Testicular torsion is a surgical emergency and is known to cause irreversible damage to the testis if left untreated; any suspicion should therefore be followed by an urgent transfer. While doppler ultrasound (to demonstrate the lack of blood flow to the affected testes) can be diagnostic, time should never be wasted undertaking such investigations in a pre-hospital setting. All cases of a suspected testicular torsion should undergo explorative surgery as soon as possible to try to take advantage of the small window of time that exists between the torsion and the point where the ischaemic testes becomes unsalvageable (Gunther and Reuben, 2012).

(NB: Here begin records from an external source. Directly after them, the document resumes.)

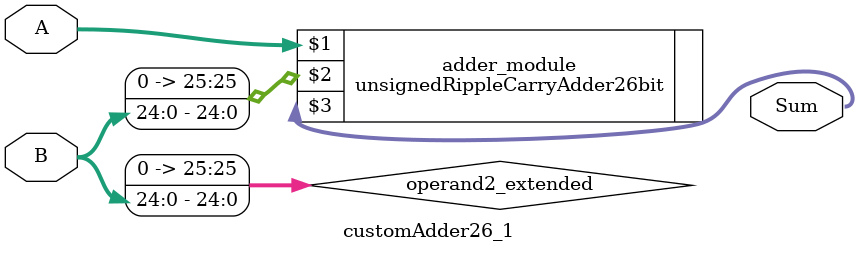
<source format=v>

module customAdder26_1(
                    input [25 : 0] A,
                    input [24 : 0] B,
                    
                    output [26 : 0] Sum
            );

    wire [25 : 0] operand2_extended;
    
    assign operand2_extended =  {1'b0, B};
    
    unsignedRippleCarryAdder26bit adder_module(
        A,
        operand2_extended,
        Sum
    );
    
endmodule
        
</source>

Paramedic professionals can make a difference
Paramedic practitioners are often called to attend children with abdominal pain, loose stools or vomiting. It is important to remember that only minimal clinical intervention is usually necessary in the pre-hospital setting, as long the child is haemodynamically stable, and in most cases of a suspected surgical problem the definitive diagnosis can only be made in the hospital setting. Paramedics can, however, play a vital role not only in the detection of surgical pathologies in children, but also in supporting families and children during an ambulance transfer to specialist services, and in communicating vital information to receiving hospital teams to aid diagnosis and treatment.
The paramedic team's role is therefore integral to the successful outcome for this group of children:
Conclusions
Abdominal pain and other GI presentations as a result of underlying surgical problems are less common in children and can pose a diagnostic challenge as the signs and symptoms can be non-specific, especially in young infants. it is likely that a definitive diagnosis may not be made in the pre-hospital setting; however identification of risk factors and/or red flag symptoms will help in the identification of some surgical conditions and a prompt transfer to hospital may make all the difference to the outcome for the child. Any suspicion of a surgical condition should therefore be followed by a focused assessment and expedient transfer to specialist services.